Font size

  • S
  • M
  • L

Laboratory of Media Dynamics
Graduate School of Information Science and Technology
Hokkaido University

About the Laboratory of Media Dynamics


Search for Knowledge Discovery Processes through Full Use of Multimedia Technology

Graduate School of Information Science and Technology
(School of Engineering, Department of Electronics and Information Engineering)
Professor Miki Haseyama

Research areas:
Image & video processing, audio processing, music processing, knowledge creation
Research keywords:
Image restoration, image recognition, video semantic understanding, image & video search, music search
Educational background: Ph. D., Hokkaido University

What are our goals?

We are aiming for the realization of next-generation multimedia systems that can understand images and video as well as humans can. Due the expansion of the high-speed Internet and large capacity storage media, we are now surrounded by multimedia such as images and video. We expect that people from around the world to gradually contribute to this data, and that by 2020, approximately 35 zeta bytes (a zeta byte is 1021 bytes) of data will have been created. To understand how much that is, imagine saving all that data to DVDs and then stacking them one of top of another. The stack will reach halfway to Mars! Furthermore, we know that the total amount of data produced by everyone on the earth has already exceeded the total data storage capacity (including devices such as hard disks and USB memory). This means that often, important information contained in a large volume of data is discarded without storage. Therefore, in order to be able to save information that is valuable to us, we need technology that can automatically search for this information. Our goal, that is, “the realization of next-generation multimedia systems that can understand images and video as well as humans can,” provides just that kind of technology.

What sort of things are we creating?

In order to realize a system that can understand images and video as well as humans can, we need to create various methods, for example: recognition methods based on human visual and auditory systems; music and audio signal analysis methods; restoration methods; and next-generation coding methods (see Figs. 1 and 2 for examples).

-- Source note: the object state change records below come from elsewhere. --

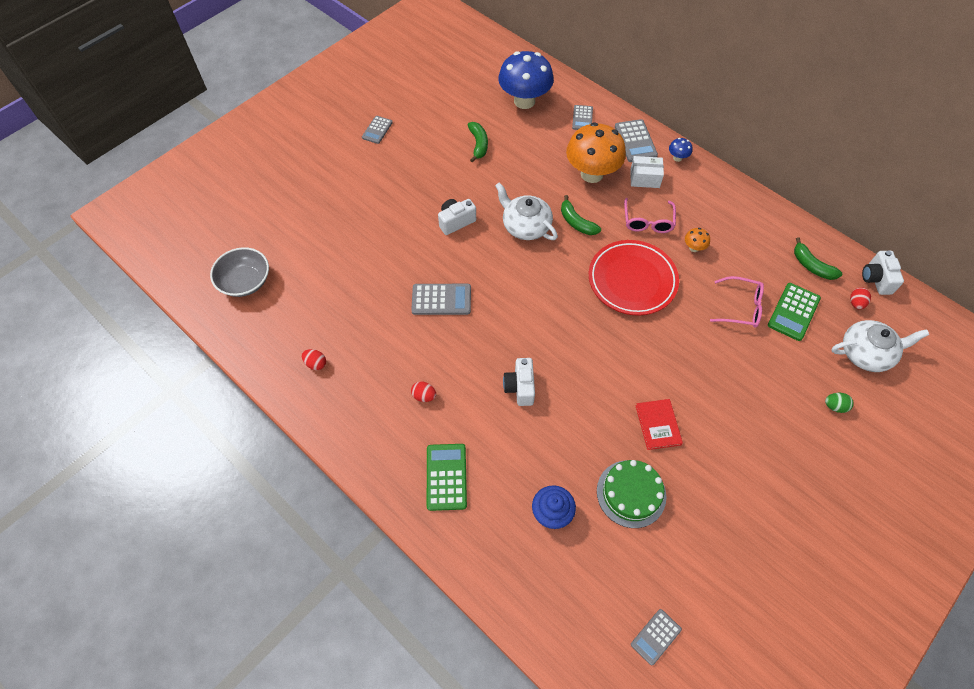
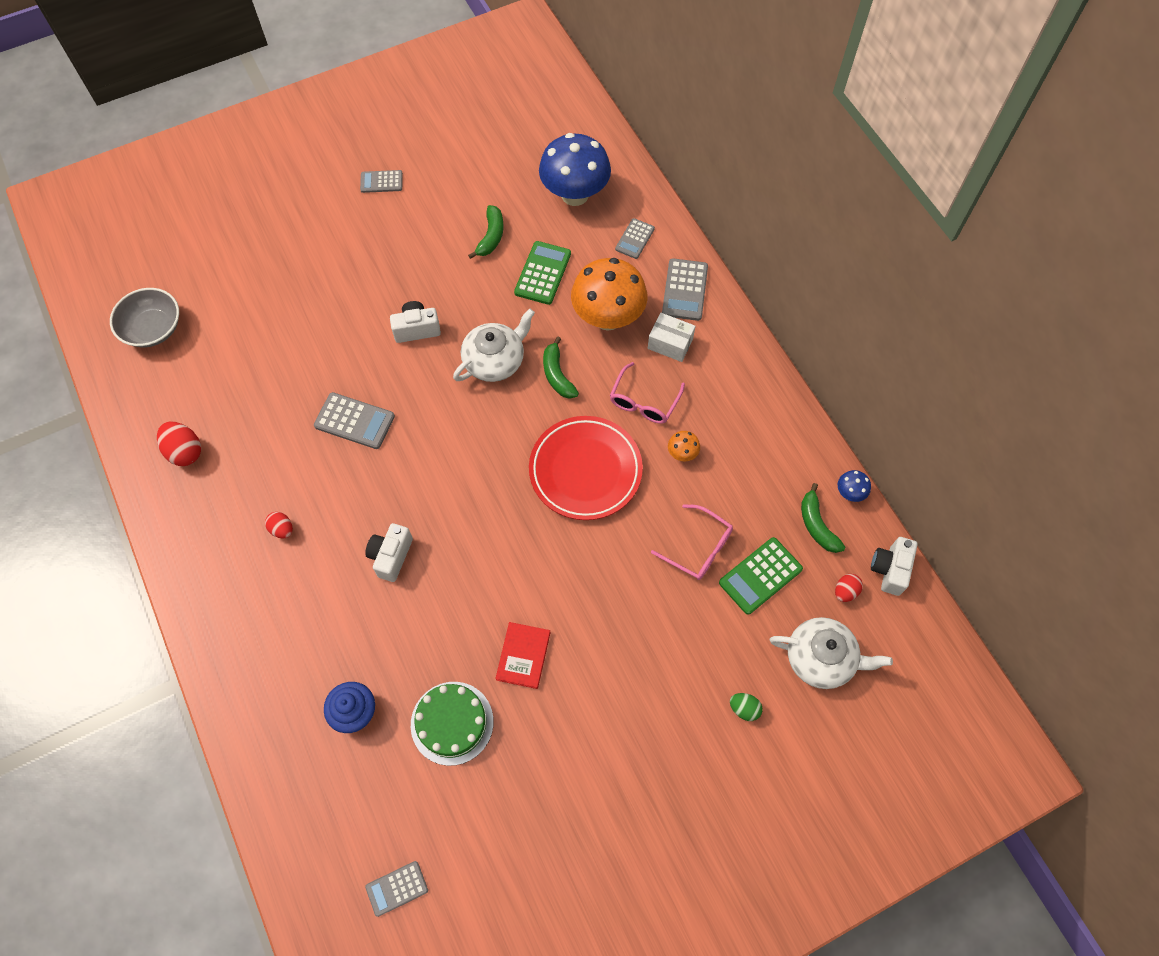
camera: 20 degrees right, 5 degrees up
(316, 363) = (185, 451): red egg -> red egg, size x1.64
(377, 130) = (381, 182): grey calculator -> grey calculator turned 45 degrees clockwise
(446, 477) = (263, 630): green calculator -> green calculator (543, 273)
(525, 226) = (495, 360): white teapot -> white teapot turned 75 degrees clockwise
(677, 158) = (726, 329): blue mushroom -> blue mushroom (849, 493)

Additionally, in parallel with creating these methods, we need to understand how to obtain knowledge from the images, videos and audio that we create. We contribute to this by investigating human knowledge discovery processes from a multimedia signal processing perspective.

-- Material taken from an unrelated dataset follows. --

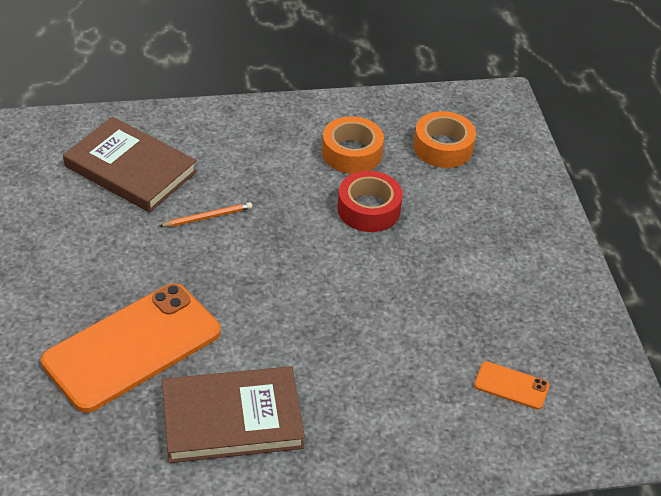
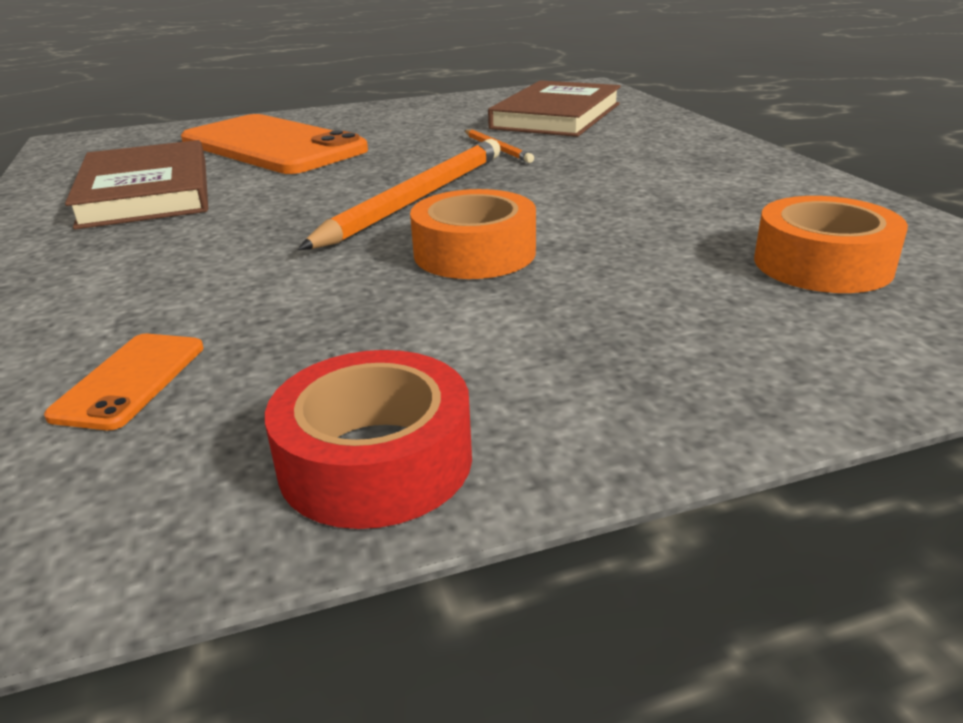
camera: 85 degrees right, 15 degrees down
(304, 271) = (415, 199): none -> orange pencil
(352, 153) = (711, 201): orange tape -> orange tape (474, 253)
(369, 209) = (581, 223): red tape -> red tape (376, 460)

Figure 1: An example of image recognition (face recognition).

Figure 2: An example of image restoration (the regions occupied by the birds have been estimated).

For example, image search systems developed in the last 5 years (see Figs. 3 and 4) all consider how exactly the user is going to find their desired image. This is significantly different to conventional image search systems, which ask users to enter a keyword, and then perform the search using that keyword. Newer systems examine the individual image features to calculate a numerical tag for each image, in advance. When the user begins their search, it is almost as if the images begin “communicating” with each other. Images with similar numerical tags move closer together, and images with different numerical tags move further apart. While looking at the large volume of moving images, the user summons their own personal knowledge and memories, realizes previously unknown image relationships and finds the image that they really want.

Figure 3: An associative image search system (Image Vortex).

Figure 4: A “bird’s-eye view” image search system.

We have implemented the Image Vortex image search system, and it is now part of the Image Cruiser product (http://imagecruiser.jp/). Furthermore, we are not focusing on only images – we’ve also developed an intuitive associative video search engine that doesn’t rely on keywords (Fig. 5), and a cross-media search engines that allow users to freely obtain music, still images and video based on each user’s individual tastes (Fig. 6). This allows users to search for music using an image, or vice versa – something that was previously impossible. It also allows users to receive recommendations based on networks of other users with similar or radically different tastes. People feel great emotion and joy when they discover new things. In the near future, we are expecting the birth of a new search system – one that take us from all the existing image, video and music information and lead us to new and exciting discoveries, enriching the quality of our lives.

Figure 5: An associative video search engine (Video Vortex)

Figure 6: Cross-media search engine (Tri-Media Vortex)

What is the joy of being a researcher?

My research, the analysis of knowledge discovery processes, involves searching for new answers to the question: “How can we lead people to new discoveries and motivations?” I expect that if the obtained knowledge can support many people, it will contribute to the improvement of productivity in our society. By searching intelligently, we contribute not only to academic discoveries, but also revitalize people’s lifestyle and the industry, and contribute to society as a whole. This is a key motivating factor for researchers. Knowing that your own research achievements are making life better for everyone else – that is the joy of being a researcher.